A: The proposed enhancement works as follows:

  1. Get the path fragment: Get the path fragment from the input source code path.
  2. Check relative paths: Check each Windows path from the PDB to see if it is relative to the translated source path. If it is, cut out the relative parts and add them to the original POSIX source path.
  3. Test file existence: Test to see if the file exists. If it does, use the path fragment mapping to match the filenames.

Q: What code changes are required to implement the proposed enhancement?

A: The code changes required to implement the proposed enhancement are as follows:

import os

def get_path_fragment(path):
    # Get the path fragment from the input source code path
    return os.path.dirname(path)

def check_relative_paths(path_fragment, windows_paths):
    # Check each Windows path from the PDB to see if it is relative to the translated source path
    for windows_path in windows_paths:
        if os.path.commonpath([path_fragment, windows_path]) == path_fragment:
            # Cut out the relative parts and add them to the original POSIX source path
            relative_path = os.path.relpath(windows_path, path_fragment)
            return relative_path

def test_file_existence(relative_path):
    # Test to see if the file exists
    return os.path.exists(relative_path)

def match_filenames(path_fragment, windows_paths):
    # Use the path fragment mapping to match the filenames
    for windows_path in windows_paths:
        relative_path = check_relative_paths(path_fragment, [windows_path])
        if relative_path:
            return relative_path
    return None

Q: What are the implications of the proposed enhancement?

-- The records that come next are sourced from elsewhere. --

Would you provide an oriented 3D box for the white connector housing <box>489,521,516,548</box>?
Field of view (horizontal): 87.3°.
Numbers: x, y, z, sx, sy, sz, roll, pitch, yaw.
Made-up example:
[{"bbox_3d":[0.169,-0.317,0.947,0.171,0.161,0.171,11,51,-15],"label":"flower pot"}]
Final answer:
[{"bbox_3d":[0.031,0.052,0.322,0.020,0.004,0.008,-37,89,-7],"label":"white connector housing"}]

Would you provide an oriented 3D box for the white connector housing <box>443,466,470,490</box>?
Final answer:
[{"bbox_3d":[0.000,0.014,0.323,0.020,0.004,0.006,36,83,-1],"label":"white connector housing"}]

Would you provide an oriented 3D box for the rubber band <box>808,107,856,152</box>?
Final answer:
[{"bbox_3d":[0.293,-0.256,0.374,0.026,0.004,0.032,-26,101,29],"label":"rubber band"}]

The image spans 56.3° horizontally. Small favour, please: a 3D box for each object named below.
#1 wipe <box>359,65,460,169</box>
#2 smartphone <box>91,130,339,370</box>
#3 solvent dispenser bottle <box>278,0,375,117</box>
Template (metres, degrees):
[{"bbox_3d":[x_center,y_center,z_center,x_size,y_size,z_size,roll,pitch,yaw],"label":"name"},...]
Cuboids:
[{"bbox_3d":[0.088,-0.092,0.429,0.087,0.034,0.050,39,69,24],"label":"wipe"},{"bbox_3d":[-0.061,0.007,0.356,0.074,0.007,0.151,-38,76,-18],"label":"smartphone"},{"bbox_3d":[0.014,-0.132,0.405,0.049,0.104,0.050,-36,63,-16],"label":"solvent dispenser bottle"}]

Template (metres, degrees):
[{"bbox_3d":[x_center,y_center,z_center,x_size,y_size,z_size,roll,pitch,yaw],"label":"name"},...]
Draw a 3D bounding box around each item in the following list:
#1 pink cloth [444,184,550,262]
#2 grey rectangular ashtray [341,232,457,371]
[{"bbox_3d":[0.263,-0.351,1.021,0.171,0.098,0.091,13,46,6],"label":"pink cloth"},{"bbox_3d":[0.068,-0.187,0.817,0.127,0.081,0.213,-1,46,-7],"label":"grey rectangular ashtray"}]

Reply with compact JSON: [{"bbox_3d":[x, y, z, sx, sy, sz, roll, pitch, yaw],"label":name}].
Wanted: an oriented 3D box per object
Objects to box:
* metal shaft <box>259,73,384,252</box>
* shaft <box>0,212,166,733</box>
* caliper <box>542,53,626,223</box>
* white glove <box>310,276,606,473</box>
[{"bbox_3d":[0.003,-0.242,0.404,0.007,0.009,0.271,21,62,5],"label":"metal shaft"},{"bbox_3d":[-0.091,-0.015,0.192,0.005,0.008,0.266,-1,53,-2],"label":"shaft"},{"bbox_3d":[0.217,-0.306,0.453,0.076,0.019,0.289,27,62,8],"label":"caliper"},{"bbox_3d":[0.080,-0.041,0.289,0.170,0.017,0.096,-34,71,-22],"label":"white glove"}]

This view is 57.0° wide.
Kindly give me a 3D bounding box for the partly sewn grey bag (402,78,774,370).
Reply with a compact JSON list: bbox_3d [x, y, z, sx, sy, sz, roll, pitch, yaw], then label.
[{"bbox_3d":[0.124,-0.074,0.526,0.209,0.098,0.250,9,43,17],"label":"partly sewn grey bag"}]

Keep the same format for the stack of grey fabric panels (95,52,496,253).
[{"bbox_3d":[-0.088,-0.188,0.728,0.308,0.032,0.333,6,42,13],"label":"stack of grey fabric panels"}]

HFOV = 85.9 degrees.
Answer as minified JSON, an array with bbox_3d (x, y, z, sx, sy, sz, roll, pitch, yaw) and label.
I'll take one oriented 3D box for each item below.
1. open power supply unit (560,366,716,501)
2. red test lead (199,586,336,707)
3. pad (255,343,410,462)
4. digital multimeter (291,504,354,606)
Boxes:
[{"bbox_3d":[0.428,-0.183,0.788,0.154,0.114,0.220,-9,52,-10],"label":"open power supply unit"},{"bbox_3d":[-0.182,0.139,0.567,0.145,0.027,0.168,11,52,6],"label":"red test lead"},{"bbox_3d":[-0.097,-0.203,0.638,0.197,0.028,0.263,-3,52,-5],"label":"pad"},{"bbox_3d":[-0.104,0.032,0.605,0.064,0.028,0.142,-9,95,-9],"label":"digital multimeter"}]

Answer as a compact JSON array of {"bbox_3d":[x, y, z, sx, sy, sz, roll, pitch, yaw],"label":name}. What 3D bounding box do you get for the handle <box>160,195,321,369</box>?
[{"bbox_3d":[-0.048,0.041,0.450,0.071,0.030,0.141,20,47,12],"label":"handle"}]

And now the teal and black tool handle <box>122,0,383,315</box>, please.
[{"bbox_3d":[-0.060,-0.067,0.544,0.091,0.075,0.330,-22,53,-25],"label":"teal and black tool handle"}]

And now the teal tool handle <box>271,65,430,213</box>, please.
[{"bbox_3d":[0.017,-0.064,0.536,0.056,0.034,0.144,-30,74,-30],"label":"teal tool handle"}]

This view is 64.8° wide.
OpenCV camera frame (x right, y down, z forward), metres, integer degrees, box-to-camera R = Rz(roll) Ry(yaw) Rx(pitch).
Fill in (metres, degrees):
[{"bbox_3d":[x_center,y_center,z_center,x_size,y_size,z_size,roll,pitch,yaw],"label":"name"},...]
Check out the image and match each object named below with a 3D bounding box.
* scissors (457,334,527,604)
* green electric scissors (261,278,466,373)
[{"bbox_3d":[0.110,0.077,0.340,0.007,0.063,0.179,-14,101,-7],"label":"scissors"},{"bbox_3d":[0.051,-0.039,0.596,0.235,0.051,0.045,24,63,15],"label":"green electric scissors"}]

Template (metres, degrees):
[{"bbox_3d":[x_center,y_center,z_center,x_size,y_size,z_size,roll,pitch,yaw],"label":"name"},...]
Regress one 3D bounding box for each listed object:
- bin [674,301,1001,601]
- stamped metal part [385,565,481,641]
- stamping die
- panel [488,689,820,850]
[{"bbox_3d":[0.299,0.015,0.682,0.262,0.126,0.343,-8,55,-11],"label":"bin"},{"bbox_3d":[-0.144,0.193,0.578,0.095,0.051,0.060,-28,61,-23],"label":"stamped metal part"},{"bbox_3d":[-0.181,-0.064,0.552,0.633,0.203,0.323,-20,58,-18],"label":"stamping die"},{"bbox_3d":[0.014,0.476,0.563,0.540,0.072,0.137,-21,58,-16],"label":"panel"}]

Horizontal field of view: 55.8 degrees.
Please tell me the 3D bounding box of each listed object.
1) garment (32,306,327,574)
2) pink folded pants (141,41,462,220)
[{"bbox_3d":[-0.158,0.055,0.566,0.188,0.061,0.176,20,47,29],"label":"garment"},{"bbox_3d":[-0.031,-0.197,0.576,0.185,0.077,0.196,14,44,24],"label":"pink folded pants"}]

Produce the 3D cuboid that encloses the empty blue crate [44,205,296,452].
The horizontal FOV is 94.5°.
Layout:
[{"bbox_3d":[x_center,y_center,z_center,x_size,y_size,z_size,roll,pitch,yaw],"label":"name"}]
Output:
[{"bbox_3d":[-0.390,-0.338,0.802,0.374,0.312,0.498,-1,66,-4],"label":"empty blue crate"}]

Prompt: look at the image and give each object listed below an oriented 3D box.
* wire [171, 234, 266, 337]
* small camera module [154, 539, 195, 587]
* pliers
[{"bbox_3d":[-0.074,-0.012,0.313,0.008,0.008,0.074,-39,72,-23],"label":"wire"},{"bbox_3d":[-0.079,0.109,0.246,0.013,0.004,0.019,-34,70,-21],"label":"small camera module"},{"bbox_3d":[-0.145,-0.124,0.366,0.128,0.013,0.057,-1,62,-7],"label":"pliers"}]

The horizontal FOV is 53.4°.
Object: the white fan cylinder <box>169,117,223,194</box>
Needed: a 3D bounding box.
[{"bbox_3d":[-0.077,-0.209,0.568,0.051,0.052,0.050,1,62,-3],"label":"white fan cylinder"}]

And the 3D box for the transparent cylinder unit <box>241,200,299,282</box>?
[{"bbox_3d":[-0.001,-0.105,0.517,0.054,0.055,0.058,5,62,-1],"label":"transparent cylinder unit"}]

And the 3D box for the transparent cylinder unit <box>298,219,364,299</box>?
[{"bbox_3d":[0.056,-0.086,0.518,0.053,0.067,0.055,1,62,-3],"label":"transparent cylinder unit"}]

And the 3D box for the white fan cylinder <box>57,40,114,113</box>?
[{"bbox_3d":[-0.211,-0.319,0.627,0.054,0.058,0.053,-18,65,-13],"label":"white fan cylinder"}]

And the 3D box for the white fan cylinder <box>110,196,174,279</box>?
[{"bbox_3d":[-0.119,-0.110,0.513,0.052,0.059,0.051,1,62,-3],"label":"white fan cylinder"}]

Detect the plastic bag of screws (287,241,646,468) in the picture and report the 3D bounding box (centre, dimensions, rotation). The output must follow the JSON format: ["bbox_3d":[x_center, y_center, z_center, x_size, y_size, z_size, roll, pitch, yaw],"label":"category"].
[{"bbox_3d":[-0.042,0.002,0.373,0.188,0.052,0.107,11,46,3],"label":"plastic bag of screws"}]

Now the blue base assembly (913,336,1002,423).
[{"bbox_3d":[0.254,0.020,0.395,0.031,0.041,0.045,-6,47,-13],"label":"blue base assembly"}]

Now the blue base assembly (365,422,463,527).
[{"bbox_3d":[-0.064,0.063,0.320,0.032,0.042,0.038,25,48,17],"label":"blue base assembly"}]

A: The proposed enhancement has several implications, including:

  • Improved flexibility: It allows you to download the recomp binary and PDB from another location and run the analysis on your own machine.
  • Improved robustness: It does not assume that the PDB came from a build on the same machine or that the paths actually exist.
  • Improved efficiency: It avoids calling winepath too often, which can improve performance.

Conclusion

In this article, we answered some frequently asked questions about the proposed enhancement to the filename matching implementation. The proposed enhancement uses a path fragment mapping to match the filenames, which allows you to download the recomp binary and PDB from another location and run the analysis on your own machine. We also provided the code changes required to implement this enhancement.